Une concentration inhabituelle de jours à prix élevé
Le principe de l’offre Tempo repose sur un équilibre entre 343 jours aux tarifs avantageux et 22 journées où le prix du kilowattheure s’envole, baptisées “jours rouges”. Ces derniers doivent obligatoirement se répartir entre novembre et mars, période hivernale oblige.
Pour l’année 2023, la distribution s’avère déséquilibrée. Novembre n’a enregistré aucun jour rouge, décembre seulement deux, janvier six et février un unique. Résultat : treize journées doivent être placées sur le seul mois de mars.
Des tarifs qui poussent à la sobriété forcée
Durant ces périodes critiques, le coût de l’électricité atteint des sommets. En heures pleines, le kilowattheure grimpe à 70,60 centimes, un montant largement dissuasif pour les usages quotidiens habituels.
Les abonnés n’ont d’autre choix que de modifier radicalement leur organisation domestique. Le “batch cooking” devient la norme, avec des plats préparés à l’avance et réchauffés au micro-ondes.

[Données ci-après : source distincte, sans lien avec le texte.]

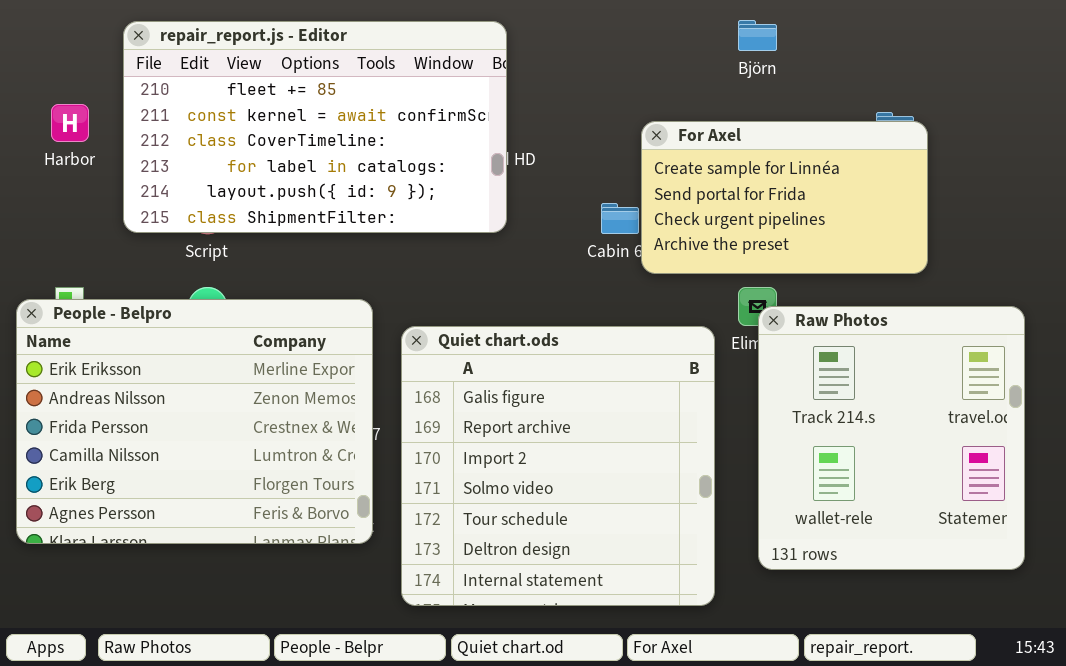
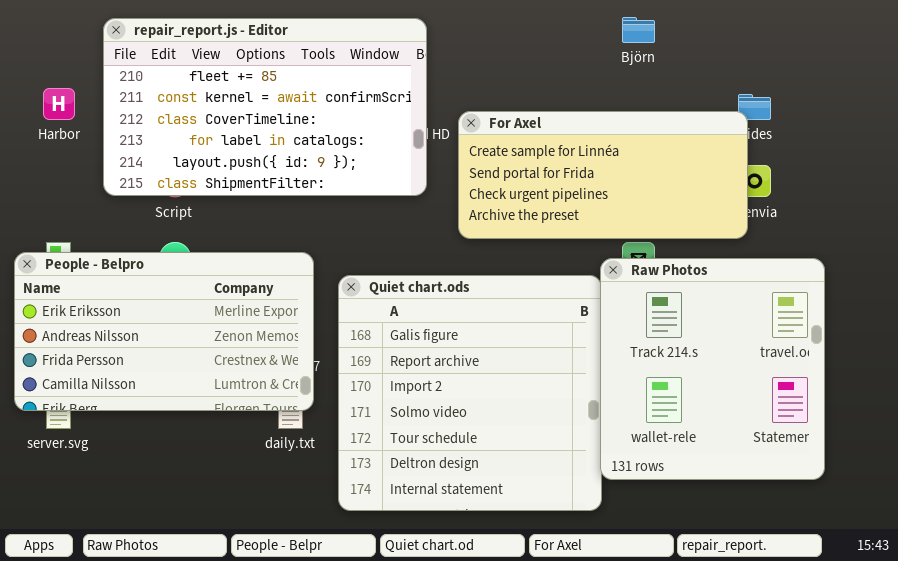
For Axel: [641,121,928,274] -> [458,111,748,239], moved, resized
People - Belpro: [16,299,373,544] -> [14,252,314,411], resized
Raw Photos: [758,306,1025,570] -> [600,258,825,480], moved

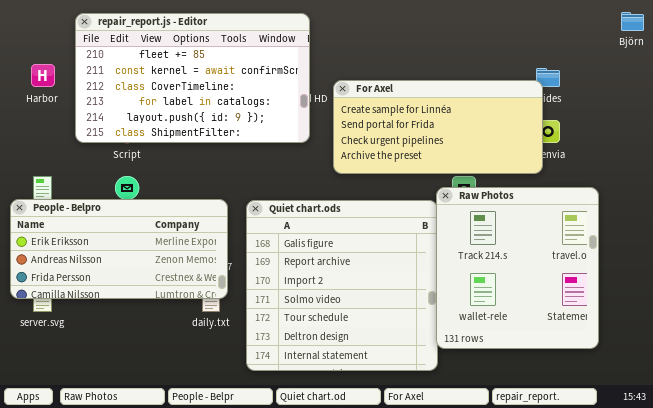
Björn: [622,17,655,43] -> [621,12,644,31], moved
People - Belpro: [14,252,314,411] -> [10,199,228,299], resized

Les lessives se programment exclusivement durant les heures creuses ou sont reportées au week-end.
Une fenêtre de soulagement nocturne
Même en jour rouge, les heures creuses de 22h à 6h offrent un tarif nettement plus abordable à 15,75 centimes le kilowattheure. Cette plage horaire devient stratégique pour les consommateurs avisés qui y concentrent leurs usages énergivores.
Une communauté inquiète mais mobilisée
Sur le groupe Facebook “Tempo EDF”, qui rassemble 62 000 membres, l’inquiétude se fait sentir. Les utilisateurs partagent leurs astuces et leurs préoccupations face à cette concentration inédite de jours à tarification maximale.
Malgré ces contraintes, l’adaptation des comportements permet parfois de réaliser jusqu’à 500 euros d’économies annuelles, un argument de poids pour continuer à optimiser sa consommation.
L’ancienne offre EJP mieux lotie
L’offre EJP, version antérieure de Tempo fermée aux nouvelles souscriptions depuis 1998, fonctionne selon un principe similaire avec 22 jours de prix majoré dans l’année. Ses abonnés encore actifs bénéficient cette fois d’une meilleure répartition.
Pour eux, quatorze jours avaient déjà été programmés avant mars, ne laissant que huit journées à placer en fin de période hivernale, soit presque moitié moins que les clients Tempo.
Un hiver clément qui explique la situation
Cette concentration inhabituelle s’explique en partie par les conditions météorologiques. L’hiver 2023 s’est révélé particulièrement doux, diminuant les besoins en chauffage et, par conséquent, la consommation globale d’électricité.
Cette douceur climatique a permis à EDF de différer l’activation des jours rouges, mais contraint désormais les abonnés à les subir de manière groupée sur le dernier mois de la période réglementaire.